The students are still in the film, but they are all murdered for not following
orders.
Second, because of
de Gaulle, the film
had to be filmed in black and white.
President de Gaulle
would allow Nazi flags and uniforms to be filmed on the streets of Paris, but only
if the colors were changed. Red Nazi
flags were changed to green, and black SS uniforms were actually dark
purple. In both cases, when filmed
in black and white, the colors appear correct.
(I would love to see a copy of the film using the computer ‘colorized’
technique. The idea of storm troopers in
purple—or is that “aubergine”?—uniforms sounds wonderful.)
Grudgingly, I will
admit that de Gaulle may have had a point.
During filming, one startled postal worker came across some actors in
German uniforms and ran away screaming, “They’re back! They’re back!” (Well, to his credit, he
didn’t surrender.)
There is one quick
scene towards the end of the movie that I can’t stop thinking about. Two SS officers show up with orders to remove
an old tapestry from the Louvre and take it back to Berlin as a gift from Goering
to Hitler. Unfortunately, explains
General von Choltitz,
the Louvre is in the part of Paris under the control of the Resistance.
The scene is
historically accurate, though it was actually Heinrich Himmler who ordered the
tapestry’s removal, not Goering. The old
tapestry in question was, of course, the famous
Bayeux Tapestry.
The Bayeux
Tapestry is a visual retelling of the invasion and conquest of England by
William the Conqueror, in 1066. Roughly
230 feet long, the tapestry tells the story from the Norman point of view using
approximately 1400 embroidered images along with Latin text. The fact that the tapestry is not only a
priceless work of art but an important historical document has seldom spared it
from being seen as a prize of war.
Napoleon (Were you
wondering how I was going to work him into this?) considered the tapestry to be
an important propaganda tool, which is only natural—that is precisely why
Bishop Odo, the brother of William the Conqueror had the tapestry created. While he was planning his own invasion of
England, Napoleon had the cloth removed from the Bayeux Cathedral and sent to
the Musée
Napoléon, formerly the Louvre. When
Napoleon’s invasion was called off, the tapestry no longer had any
significance, so he had the tapestry returned to the town of Bayeux.
At the time, no
special significance was seen in the tapestry.

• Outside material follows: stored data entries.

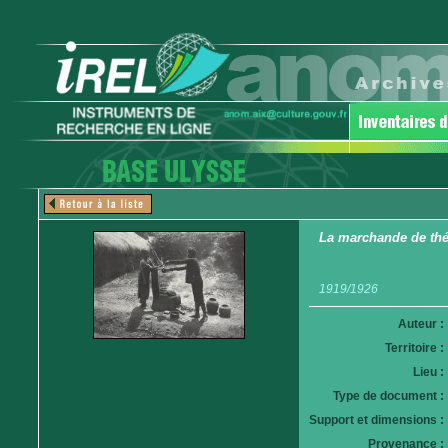
La marchande de th
1919/1926
Auteur :
Territoire :
Lieu :
Type de document :
Support et dimensions :
Provenance :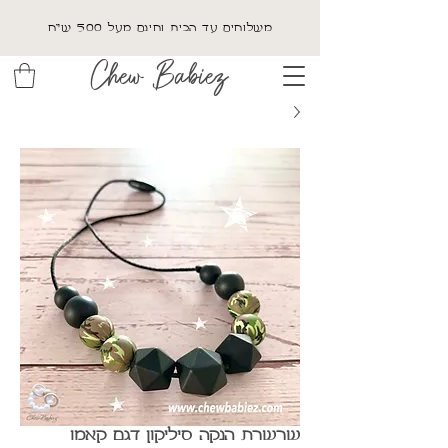
משלוחים עד הבית וחינם מעל 500 ש"ח
Chew Babiez
שרשרת הנקה סיליקון דגם קאמו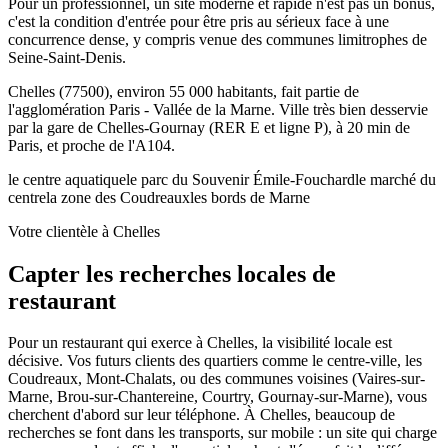
Pour un professionnel, un site moderne et rapide n'est pas un bonus,
c'est la condition d'entrée pour être pris au sérieux face à une
concurrence dense, y compris venue des communes limitrophes de
Seine-Saint-Denis.
Chelles (77500), environ 55 000 habitants, fait partie de
l'agglomération Paris - Vallée de la Marne. Ville très bien desservie
par la gare de Chelles-Gournay (RER E et ligne P), à 20 min de
Paris, et proche de l'A104.
le centre aquatique
le parc du Souvenir Émile-Fouchard
le marché du
centre
la zone des Coudreaux
les bords de Marne
Votre clientèle à Chelles
Capter les recherches locales de
restaurant
Pour un restaurant qui exerce à Chelles, la visibilité locale est
décisive. Vos futurs clients des quartiers comme le centre-ville, les
Coudreaux, Mont-Chalats, ou des communes voisines (Vaires-sur-
Marne, Brou-sur-Chantereine, Courtry, Gournay-sur-Marne), vous
cherchent d'abord sur leur téléphone. À Chelles, beaucoup de
recherches se font dans les transports, sur mobile : un site qui charge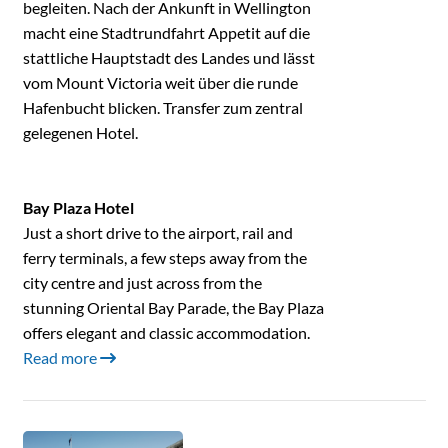
begleiten. Nach der Ankunft in Wellington
macht eine Stadtrundfahrt Appetit auf die
stattliche Hauptstadt des Landes und lässt
vom Mount Victoria weit über die runde
Hafenbucht blicken. Transfer zum zentral
gelegenen Hotel.
Bay Plaza Hotel
Just a short drive to the airport, rail and
ferry terminals, a few steps away from the
city centre and just across from the
stunning Oriental Bay Parade, the Bay Plaza
offers elegant and classic accommodation.
Read more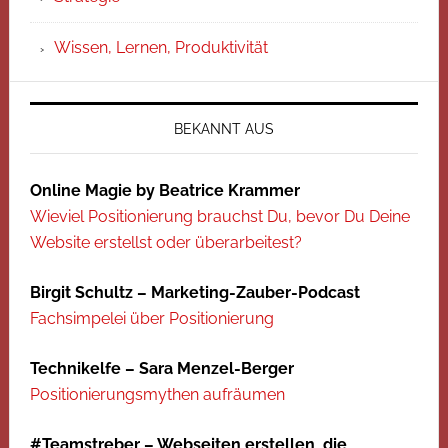
Wissen, Lernen, Produktivität
BEKANNT AUS
Online Magie by Beatrice Krammer
Wieviel Positionierung brauchst Du, bevor Du Deine
Website erstellst oder überarbeitest?
Birgit Schultz – Marketing-Zauber-Podcast
Fachsimpelei über Positionierung
Technikelfe – Sara Menzel-Berger
Positionierungsmythen aufräumen
#Teamstreber – Webseiten erstellen, die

During the French Revolution, the military had requisitioned the cloth
to be used as a tarp to protect military wagons. The only reason the artifact survived is
because a local lawyer spirited the cloth bundle away and hid it in his home
until the madness of the revolution had ended.
Once again, the
value of the tapestry as propaganda supporting an invasion of England was
recognized by the Germans in World War II, and once again, the tapestry was
taken to the Louvre while a planned invasion was being prepared.
What seems odd to
me is that in the thousand-year history of the Bayeux Tapestry, the priceless
art object has been on display only twice at the world’s premier art museum,
and both times have been because the work was taken there by force—once, by
Napoleon, and the second time, by the Nazis.
Although we think
of the tapestry as a work of art today, perhaps, because it was made to
commemorate a successful invasion, twice—over 750 years after its creation—it
has also been considered a propaganda tool for war and more recent
invasions. Or could it be that would-be
conquerors believe it to be a magic talisman for successful conquest?
"I am here to view the tapestries! You have tapestries do you not?" - I. Jones, Ph.D.